As VPR’s John Dillon reports, backers of the bill describe it as a stopgap measure until the Shumlin administration crafts a new state energy plan.

(Dillon) The state’s Clean Energy Development Fund now gets about $6 million dollars a year from the Vermont Yankee nuclear plant.

The money helps jump start renewable projects. But with Vermont Yankee scheduled to shut down next year, the funding source will dry up. So the energy bill now in the House would raise $2.3 million dollars by adding a 55 cent fee every month on consumers’ electric bills.

House Speaker Shap Smith says the energy fund draws down private investment – and helps create jobs.

(Smith) "When you’re putting in a photovoltaic panel, that means you’ve got excavators who are digging holes, people who have to pour cement and contractors who have to put up those photovoltaic panels. It is a jobs bill and I think that we’ll move that bill forward."

(Dillon) There is some resistance in the Statehouse to the new fee on utility bills. But East Montpelier Democrat Tony Klein – who chairs the Natural Resources and Energy Committee – said the monthly customer charge is modest, just a little more than what a postage stamp costs.

(Klein) "$6.60 a year should be within most people’s reach."

(Dillon) The bill also would raise the limit on how much renewable electricity customers can sell back to their utility – a provision known as net metering.

But Klein says the legislation does not set sweeping new policy goals.

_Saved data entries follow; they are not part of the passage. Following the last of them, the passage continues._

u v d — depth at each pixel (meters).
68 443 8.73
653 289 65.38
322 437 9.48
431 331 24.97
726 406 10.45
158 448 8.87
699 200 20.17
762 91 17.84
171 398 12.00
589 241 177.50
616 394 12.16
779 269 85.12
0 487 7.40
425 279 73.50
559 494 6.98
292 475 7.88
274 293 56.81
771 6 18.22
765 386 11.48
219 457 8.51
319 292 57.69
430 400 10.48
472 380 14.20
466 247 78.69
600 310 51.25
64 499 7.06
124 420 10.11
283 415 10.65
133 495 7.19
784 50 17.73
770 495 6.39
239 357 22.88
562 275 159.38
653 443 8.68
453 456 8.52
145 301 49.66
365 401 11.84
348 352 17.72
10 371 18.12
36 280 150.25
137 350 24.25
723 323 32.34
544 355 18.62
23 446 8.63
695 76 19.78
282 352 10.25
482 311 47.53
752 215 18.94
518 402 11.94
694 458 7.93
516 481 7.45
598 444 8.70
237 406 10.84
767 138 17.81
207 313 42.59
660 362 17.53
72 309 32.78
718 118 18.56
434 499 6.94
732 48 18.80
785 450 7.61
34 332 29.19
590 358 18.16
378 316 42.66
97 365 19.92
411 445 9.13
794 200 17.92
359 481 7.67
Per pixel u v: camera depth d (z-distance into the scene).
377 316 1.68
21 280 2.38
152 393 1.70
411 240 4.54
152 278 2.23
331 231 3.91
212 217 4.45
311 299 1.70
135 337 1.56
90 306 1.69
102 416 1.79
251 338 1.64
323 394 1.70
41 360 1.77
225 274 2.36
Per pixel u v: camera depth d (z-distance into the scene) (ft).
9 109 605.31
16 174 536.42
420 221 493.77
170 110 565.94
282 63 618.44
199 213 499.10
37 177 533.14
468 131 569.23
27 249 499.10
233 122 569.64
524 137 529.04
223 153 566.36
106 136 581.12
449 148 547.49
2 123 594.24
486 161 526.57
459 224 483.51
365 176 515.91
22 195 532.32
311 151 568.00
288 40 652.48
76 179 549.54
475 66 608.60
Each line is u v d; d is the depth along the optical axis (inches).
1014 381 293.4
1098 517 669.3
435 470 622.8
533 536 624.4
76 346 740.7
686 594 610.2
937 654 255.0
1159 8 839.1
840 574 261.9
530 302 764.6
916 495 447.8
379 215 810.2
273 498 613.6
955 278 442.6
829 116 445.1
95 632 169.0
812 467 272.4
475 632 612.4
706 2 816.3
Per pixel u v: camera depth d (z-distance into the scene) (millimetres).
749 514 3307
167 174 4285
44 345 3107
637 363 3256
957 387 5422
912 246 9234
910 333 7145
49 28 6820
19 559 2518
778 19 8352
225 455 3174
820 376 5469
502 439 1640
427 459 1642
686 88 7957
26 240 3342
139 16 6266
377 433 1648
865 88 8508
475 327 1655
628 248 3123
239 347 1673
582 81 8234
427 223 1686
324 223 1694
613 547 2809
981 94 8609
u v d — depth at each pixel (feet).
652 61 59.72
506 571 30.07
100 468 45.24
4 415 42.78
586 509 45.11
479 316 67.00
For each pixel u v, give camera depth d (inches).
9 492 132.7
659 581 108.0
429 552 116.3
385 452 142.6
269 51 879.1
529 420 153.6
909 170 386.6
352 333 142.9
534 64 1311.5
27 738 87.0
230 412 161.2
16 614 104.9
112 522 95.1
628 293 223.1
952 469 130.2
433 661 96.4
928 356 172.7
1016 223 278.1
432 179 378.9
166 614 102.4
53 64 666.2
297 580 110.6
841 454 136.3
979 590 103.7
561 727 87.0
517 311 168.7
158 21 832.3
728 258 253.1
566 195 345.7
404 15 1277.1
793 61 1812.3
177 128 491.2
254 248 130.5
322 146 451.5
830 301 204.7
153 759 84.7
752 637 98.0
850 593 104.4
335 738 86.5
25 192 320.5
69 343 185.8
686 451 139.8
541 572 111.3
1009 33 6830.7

(Klein) "We are not going forward at the rate that we’ve been going, unfortunately, but we are not going backwards."

(Dillon) For example, lawmakers deleted an incentive that would have allowed large biomass projects to charge higher rates for the power they generate.  Klein said a study of biomass issues is under way, and the Legislature should wait until it’s complete before deciding on incentives.

Lawmakers are also waiting for the Shumlin administration to set out its goals in a state energy plan due in October.

James Moore of the Vermont Public Interest Research Group said the pressure is now on the administration.

(Moore) "The committee delayed all the big energy decisions for next year. So this bill really forces Governor Shumlin to deliver with his energy plan this summer that his department is developing. It puts him in the hot seat because this bill doesn’t do a whole lot to move forward our clean energy economy. It kind of has us treading water at a time when we should be growing those jobs in this state."

(Dillon) The Shumlin administration will hold public meetings on the energy plan later this month and in early April.

For VPR News, I’m John Dillon in Montpelier.